- Opening Delimiter -

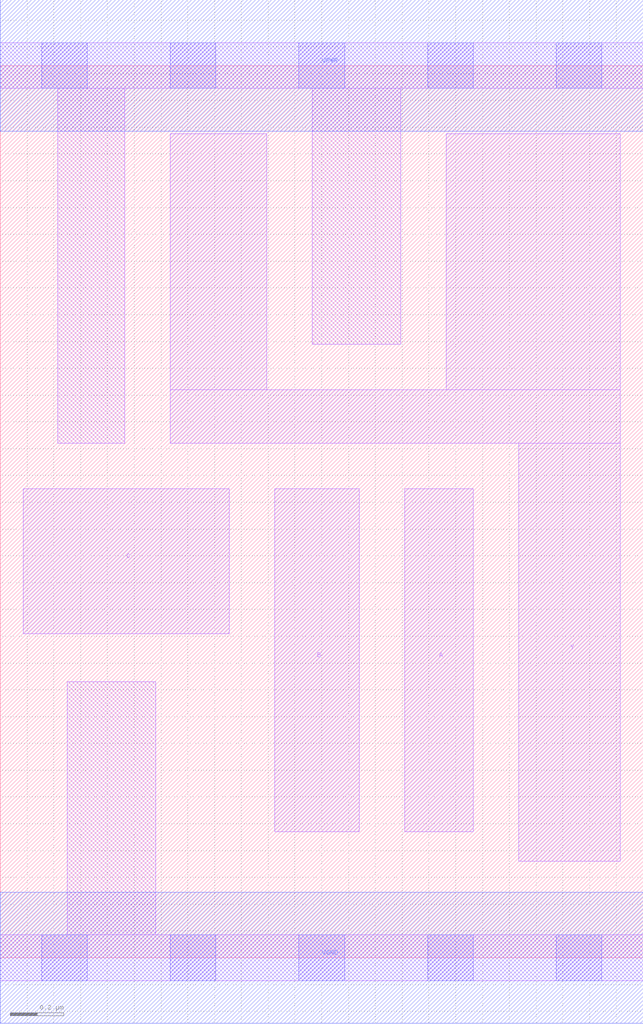
<source format=lef>
# Copyright 2020 The SkyWater PDK Authors
#
# Licensed under the Apache License, Version 2.0 (the "License");
# you may not use this file except in compliance with the License.
# You may obtain a copy of the License at
#
#     https://www.apache.org/licenses/LICENSE-2.0
#
# Unless required by applicable law or agreed to in writing, software
# distributed under the License is distributed on an "AS IS" BASIS,
# WITHOUT WARRANTIES OR CONDITIONS OF ANY KIND, either express or implied.
# See the License for the specific language governing permissions and
# limitations under the License.
#
# SPDX-License-Identifier: Apache-2.0

VERSION 5.7 ;
  NAMESCASESENSITIVE ON ;
  NOWIREEXTENSIONATPIN ON ;
  DIVIDERCHAR "/" ;
  BUSBITCHARS "[]" ;
UNITS
  DATABASE MICRONS 200 ;
END UNITS
MACRO sky130_fd_sc_lp__nand3_1
  CLASS CORE ;
  FOREIGN sky130_fd_sc_lp__nand3_1 ;
  ORIGIN  0.000000  0.000000 ;
  SIZE  2.400000 BY  3.330000 ;
  SYMMETRY X Y R90 ;
  SITE unit ;
  PIN A
    ANTENNAGATEAREA  0.315000 ;
    DIRECTION INPUT ;
    USE SIGNAL ;
    PORT
      LAYER li1 ;
        RECT 1.510000 0.470000 1.765000 1.750000 ;
    END
  END A
  PIN B
    ANTENNAGATEAREA  0.315000 ;
    DIRECTION INPUT ;
    USE SIGNAL ;
    PORT
      LAYER li1 ;
        RECT 1.025000 0.470000 1.340000 1.750000 ;
    END
  END B
  PIN C
    ANTENNAGATEAREA  0.315000 ;
    DIRECTION INPUT ;
    USE SIGNAL ;
    PORT
      LAYER li1 ;
        RECT 0.085000 1.210000 0.855000 1.750000 ;
    END
  END C
  PIN Y
    ANTENNADIFFAREA  1.115100 ;
    DIRECTION OUTPUT ;
    USE SIGNAL ;
    PORT
      LAYER li1 ;
        RECT 0.635000 1.920000 2.315000 2.120000 ;
        RECT 0.635000 2.120000 0.995000 3.075000 ;
        RECT 1.665000 2.120000 2.315000 3.075000 ;
        RECT 1.935000 0.360000 2.315000 1.920000 ;
    END
  END Y
  PIN VGND
    DIRECTION INOUT ;
    USE GROUND ;
    PORT
      LAYER met1 ;
        RECT 0.000000 -0.245000 2.400000 0.245000 ;
    END
  END VGND
  PIN VPWR
    DIRECTION INOUT ;
    USE POWER ;
    PORT
      LAYER met1 ;
        RECT 0.000000 3.085000 2.400000 3.575000 ;
    END
  END VPWR
  OBS
    LAYER li1 ;
      RECT 0.000000 -0.085000 2.400000 0.085000 ;
      RECT 0.000000  3.245000 2.400000 3.415000 ;
      RECT 0.215000  1.920000 0.465000 3.245000 ;
      RECT 0.250000  0.085000 0.580000 1.030000 ;
      RECT 1.165000  2.290000 1.495000 3.245000 ;
    LAYER mcon ;
      RECT 0.155000 -0.085000 0.325000 0.085000 ;
      RECT 0.155000  3.245000 0.325000 3.415000 ;
      RECT 0.635000 -0.085000 0.805000 0.085000 ;
      RECT 0.635000  3.245000 0.805000 3.415000 ;
      RECT 1.115000 -0.085000 1.285000 0.085000 ;
      RECT 1.115000  3.245000 1.285000 3.415000 ;
      RECT 1.595000 -0.085000 1.765000 0.085000 ;
      RECT 1.595000  3.245000 1.765000 3.415000 ;
      RECT 2.075000 -0.085000 2.245000 0.085000 ;
      RECT 2.075000  3.245000 2.245000 3.415000 ;
  END
END sky130_fd_sc_lp__nand3_1
END LIBRARY

</source>
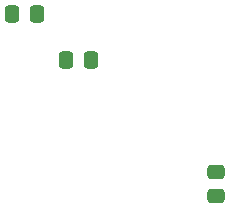
<source format=gbr>
%TF.GenerationSoftware,KiCad,Pcbnew,9.0.0*%
%TF.CreationDate,2025-03-28T00:35:08-07:00*%
%TF.ProjectId,stm32f429vit6_v1,73746d33-3266-4343-9239-766974365f76,rev?*%
%TF.SameCoordinates,Original*%
%TF.FileFunction,Paste,Bot*%
%TF.FilePolarity,Positive*%
%FSLAX46Y46*%
G04 Gerber Fmt 4.6, Leading zero omitted, Abs format (unit mm)*
G04 Created by KiCad (PCBNEW 9.0.0) date 2025-03-28 00:35:08*
%MOMM*%
%LPD*%
G01*
G04 APERTURE LIST*
G04 Aperture macros list*
%AMRoundRect*
0 Rectangle with rounded corners*
0 $1 Rounding radius*
0 $2 $3 $4 $5 $6 $7 $8 $9 X,Y pos of 4 corners*
0 Add a 4 corners polygon primitive as box body*
4,1,4,$2,$3,$4,$5,$6,$7,$8,$9,$2,$3,0*
0 Add four circle primitives for the rounded corners*
1,1,$1+$1,$2,$3*
1,1,$1+$1,$4,$5*
1,1,$1+$1,$6,$7*
1,1,$1+$1,$8,$9*
0 Add four rect primitives between the rounded corners*
20,1,$1+$1,$2,$3,$4,$5,0*
20,1,$1+$1,$4,$5,$6,$7,0*
20,1,$1+$1,$6,$7,$8,$9,0*
20,1,$1+$1,$8,$9,$2,$3,0*%
G04 Aperture macros list end*
%ADD10RoundRect,0.250000X0.337500X0.475000X-0.337500X0.475000X-0.337500X-0.475000X0.337500X-0.475000X0*%
%ADD11RoundRect,0.250000X0.475000X-0.337500X0.475000X0.337500X-0.475000X0.337500X-0.475000X-0.337500X0*%
%ADD12RoundRect,0.250000X-0.337500X-0.475000X0.337500X-0.475000X0.337500X0.475000X-0.337500X0.475000X0*%
G04 APERTURE END LIST*
D10*
%TO.C,C5*%
X176650000Y-66300000D03*
X174575000Y-66300000D03*
%TD*%
D11*
%TO.C,C8*%
X191850000Y-81737500D03*
X191850000Y-79662500D03*
%TD*%
D12*
%TO.C,C17*%
X179112500Y-70200000D03*
X181187500Y-70200000D03*
%TD*%
M02*

</source>
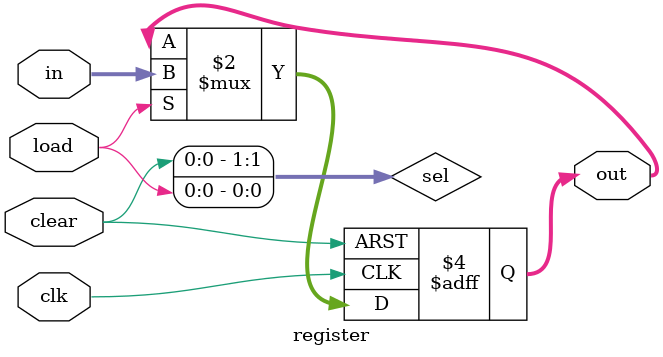
<source format=sv>
module register # (parameter N = 8)
   (input                clk,   // implied input wire
    input                load,
    input                clear,
    input        [N-1:0] in,
    output logic [N-1:0] out
    );

    wire [1:0] sel = {clear, load};
	 
  always_ff @ (posedge clk, posedge clear)    begin
// fill in guts
//  if(...) out <= ... ;          // use <= nonblocking assignment!
//  else if(...) out <= ... ;
//   clear   load    out
// 	   1       0      0	   (clear output)
//     1       1      0
//     0       0     hold  (no change in output)
//     0       1      in   (update output)
    if (clear) begin
      out <= 0;
    end
    else if (load) begin
      out <= in;
    end
// Aside: What would be the impact of leaving posedge clear out of 
//  the sensitivity list? 
end	
		
endmodule


</source>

- Closing Delimiter -

* [Job]:
Copy every line of the records above that contains "four".

* [Solution to this exercise]:
0 Add four circle primitives for the rounded corners*
0 Add four rect primitives between the rounded corners*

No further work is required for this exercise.